## Trecho selecionado
- - -

Etana obedece e, por fim, chega um dia à borda de uma greta da montanha onde jaz, maltratada, uma águia com as asas feridas por uma serpente, cuja prole havia devorado. Etana cuida do pássaro ferido que recupera as forças e sara pouco a pouco. Ao cabo de oito meses, a águia recupera por completo o uso de suas asas e propõe a Etana levá-lo ao céu, para juntos prosternarem-se à entrada da porta de Anou, de Bel e de Ea.

A águia conhece também a entrada da porta de Sin, de Samash, de Adad e de Isthar . Teve ocasião de contemplar a deusa em todo seu esplendor, sentada sobre seu trono com uma guarda de leões.

Etana aceita a proposta da águia e abraça estreitamente a ave, ombros contra peito, flancos contra flancos, braços estendidos sobre as penas das asas. Carregada de tal sorte com um peso que se adere a ela exatamente, sem impedir nenhum de seus movimentos, a águia vai subindo pelo espaço de horas e pergunta então a Etana que impressão lhe produz a Terra: “Nem abarcando o mar parece maior que um simples pátio”.

- - -

## Dados registrados
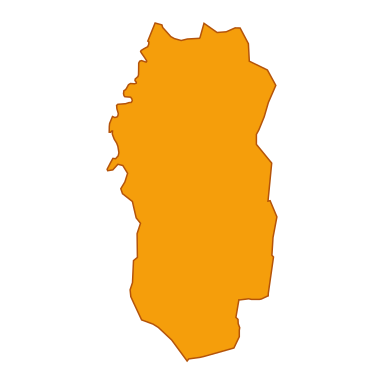 Ikom, Cross River, Nigeria (Equal Earth projection)
{"feature_id": "59680162B83284995722346", "entity_name": "Ikom", "entity_type": "district", "adm_level": 2, "iso_a3": "NGA", "parent_name": "Nigeria", "parent_adm1": "Cross River", "projection": "equal_earth", "projection_center": [8.557, 6.106], "detail": "fine", "context": "isolated", "style": "filled", "palette": "amber", "viewbox_px": 384, "rotation_deg": 0, "n_neighbors": 0, "source": "geoboundaries", "source_scale": "gbopen_adm2", "svg_char_len": 1725}
<svg xmlns="http://www.w3.org/2000/svg" viewBox="0 0 384 384"><path d="M187.1,361.0L188.8,358.9L199.9,357.4L203.8,356.5L233.9,348.0L239.3,336.7L239.3,330.4L239.7,327.7L238.2,323.7L238.0,319.4L235.9,317.4L238.9,299.8L239.8,299.9L248.7,298.8L251.5,299.4L259.4,299.4L261.4,299.0L267.3,296.2L268.2,295.9L268.3,293.3L273.5,257.0L271.9,255.2L273.0,237.5L276.9,216.9L270.1,200.7L268.0,201.1L271.7,163.1L256.4,144.4L256.4,134.4L258.9,129.8L264.2,116.8L268.4,102.4L275.8,85.4L267.4,70.0L249.3,61.2L248.4,43.7L240.1,28.0L235.1,27.9L226.2,31.8L217.1,32.5L204.0,23.3L200.0,37.6L199.5,38.3L187.4,39.0L181.2,40.5L174.4,38.6L170.8,36.6L162.7,27.5L161.9,24.9L155.1,23.0L147.8,41.1L148.9,42.0L148.7,44.3L147.7,46.7L144.0,48.7L141.1,50.5L140.6,51.6L141.5,53.1L144.7,57.7L146.7,60.9L146.6,61.6L146.1,62.1L141.5,60.6L139.7,61.2L138.7,63.1L138.6,71.0L138.5,74.8L138.0,76.5L135.2,79.0L135.0,80.7L136.3,82.1L136.3,83.2L134.5,83.8L130.5,83.5L128.5,84.7L126.4,88.5L125.5,89.7L123.9,90.7L123.5,93.7L124.0,95.7L124.8,96.7L130.6,97.2L131.8,98.8L132.3,100.7L131.3,102.4L129.0,102.6L125.6,103.7L117.8,104.3L116.6,105.4L116.9,108.8L118.3,113.5L117.9,115.8L116.8,117.1L114.7,117.5L112.5,116.5L111.2,119.6L109.6,123.5L109.3,126.5L109.2,132.2L110.5,132.3L111.8,131.0L112.5,131.0L112.3,133.9L113.0,136.0L114.3,139.3L116.6,143.0L117.9,146.4L118.9,152.7L118.2,155.8L115.6,158.7L112.9,158.4L110.6,162.5L107.1,169.3L107.7,170.7L112.8,169.9L117.9,164.3L122.8,165.5L127.6,173.3L124.9,181.9L120.8,188.7L122.5,193.7L132.4,201.5L134.2,209.4L136.2,217.9L140.5,223.3L137.1,233.6L137.4,257.4L133.5,260.6L132.5,282.6L130.1,289.8L130.8,296.6L133.8,303.2L141.6,319.9L153.0,324.1L158.3,327.4L171.7,340.0L187.1,361.0Z" fill="#f59e0b" stroke="#b45309" stroke-width="1.5"/></svg>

- - -

## Tarefa
Segundo o trecho selecionado, por que a águia consegue subir pelo espaço durante horas carregando Etana? Responda em uma a três frases.

## Tarefa concluída
Etana abraça a ave estreitamente: ombros contra peito, flancos contra flancos e braços estendidos sobre as penas das asas. Assim, o peso que ela carrega se adere a ela exatamente, sem impedir nenhum de seus movimentos.